At the line containing "text [150, 150, 1090, 192]", begin retyping, and stop after the last line of the data; add nothing.

**Dataset records**
========================

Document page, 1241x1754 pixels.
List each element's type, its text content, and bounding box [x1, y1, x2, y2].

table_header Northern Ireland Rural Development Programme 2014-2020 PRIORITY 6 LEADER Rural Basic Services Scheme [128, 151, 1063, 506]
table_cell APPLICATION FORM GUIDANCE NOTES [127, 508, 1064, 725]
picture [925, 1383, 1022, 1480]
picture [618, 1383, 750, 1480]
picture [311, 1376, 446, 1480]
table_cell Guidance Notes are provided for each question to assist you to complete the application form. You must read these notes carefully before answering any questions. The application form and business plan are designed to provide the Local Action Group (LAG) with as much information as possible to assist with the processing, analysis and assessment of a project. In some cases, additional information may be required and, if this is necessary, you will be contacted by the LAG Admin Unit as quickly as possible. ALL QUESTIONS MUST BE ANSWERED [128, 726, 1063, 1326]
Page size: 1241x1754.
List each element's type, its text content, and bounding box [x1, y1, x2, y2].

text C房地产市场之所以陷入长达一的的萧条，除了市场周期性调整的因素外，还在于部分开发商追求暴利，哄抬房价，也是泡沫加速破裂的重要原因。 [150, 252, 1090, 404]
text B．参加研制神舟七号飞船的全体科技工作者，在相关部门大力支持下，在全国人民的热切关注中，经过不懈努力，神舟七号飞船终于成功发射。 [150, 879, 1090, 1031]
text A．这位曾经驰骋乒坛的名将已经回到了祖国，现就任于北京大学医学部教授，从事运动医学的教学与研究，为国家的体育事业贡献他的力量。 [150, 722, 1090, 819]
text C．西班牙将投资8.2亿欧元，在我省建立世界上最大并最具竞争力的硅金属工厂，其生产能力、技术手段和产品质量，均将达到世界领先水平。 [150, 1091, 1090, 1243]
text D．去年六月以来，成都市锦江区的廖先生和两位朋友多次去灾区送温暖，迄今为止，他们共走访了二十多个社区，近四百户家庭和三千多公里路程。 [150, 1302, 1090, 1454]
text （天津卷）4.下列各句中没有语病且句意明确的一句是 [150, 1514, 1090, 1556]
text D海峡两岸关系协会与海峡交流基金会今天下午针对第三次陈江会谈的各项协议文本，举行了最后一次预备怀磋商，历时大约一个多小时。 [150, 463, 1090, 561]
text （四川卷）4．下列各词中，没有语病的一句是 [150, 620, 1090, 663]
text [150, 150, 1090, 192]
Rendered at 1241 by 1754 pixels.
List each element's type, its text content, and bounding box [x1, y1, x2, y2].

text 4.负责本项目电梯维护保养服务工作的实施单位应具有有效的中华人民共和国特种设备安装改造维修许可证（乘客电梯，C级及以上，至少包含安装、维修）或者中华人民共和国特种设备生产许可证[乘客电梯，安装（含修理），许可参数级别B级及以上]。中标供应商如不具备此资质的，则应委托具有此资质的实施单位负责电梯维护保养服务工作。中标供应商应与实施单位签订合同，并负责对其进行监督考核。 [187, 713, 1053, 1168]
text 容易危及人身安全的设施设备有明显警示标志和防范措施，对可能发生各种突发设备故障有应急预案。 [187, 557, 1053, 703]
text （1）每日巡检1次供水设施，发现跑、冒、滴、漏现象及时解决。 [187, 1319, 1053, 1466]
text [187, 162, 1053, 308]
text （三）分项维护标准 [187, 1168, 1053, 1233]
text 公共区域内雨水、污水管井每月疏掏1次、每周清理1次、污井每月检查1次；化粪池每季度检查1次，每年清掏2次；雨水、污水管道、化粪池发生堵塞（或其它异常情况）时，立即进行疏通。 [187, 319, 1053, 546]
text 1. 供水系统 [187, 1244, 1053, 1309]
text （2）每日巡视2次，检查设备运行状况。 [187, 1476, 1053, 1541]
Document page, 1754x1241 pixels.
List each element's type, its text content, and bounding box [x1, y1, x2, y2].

========================

**EXERCISE ANSWER**
text [150, 150, 1090, 192]
Rendered at 1241 by 1754 pixels.
List each element's type, its text content, and bounding box [x1, y1, x2, y2].

text 4.负责本项目电梯维护保养服务工作的实施单位应具有有效的中华人民共和国特种设备安装改造维修许可证（乘客电梯，C级及以上，至少包含安装、维修）或者中华人民共和国特种设备生产许可证[乘客电梯，安装（含修理），许可参数级别B级及以上]。中标供应商如不具备此资质的，则应委托具有此资质的实施单位负责电梯维护保养服务工作。中标供应商应与实施单位签订合同，并负责对其进行监督考核。 [187, 713, 1053, 1168]
text 容易危及人身安全的设施设备有明显警示标志和防范措施，对可能发生各种突发设备故障有应急预案。 [187, 557, 1053, 703]
text （1）每日巡检1次供水设施，发现跑、冒、滴、漏现象及时解决。 [187, 1319, 1053, 1466]
text [187, 162, 1053, 308]
text （三）分项维护标准 [187, 1168, 1053, 1233]
text 公共区域内雨水、污水管井每月疏掏1次、每周清理1次、污井每月检查1次；化粪池每季度检查1次，每年清掏2次；雨水、污水管道、化粪池发生堵塞（或其它异常情况）时，立即进行疏通。 [187, 319, 1053, 546]
text 1. 供水系统 [187, 1244, 1053, 1309]
text （2）每日巡视2次，检查设备运行状况。 [187, 1476, 1053, 1541]
Document page, 1754x1241 pixels.
List each element's type, its text content, and bounding box [x1, y1, x2, y2].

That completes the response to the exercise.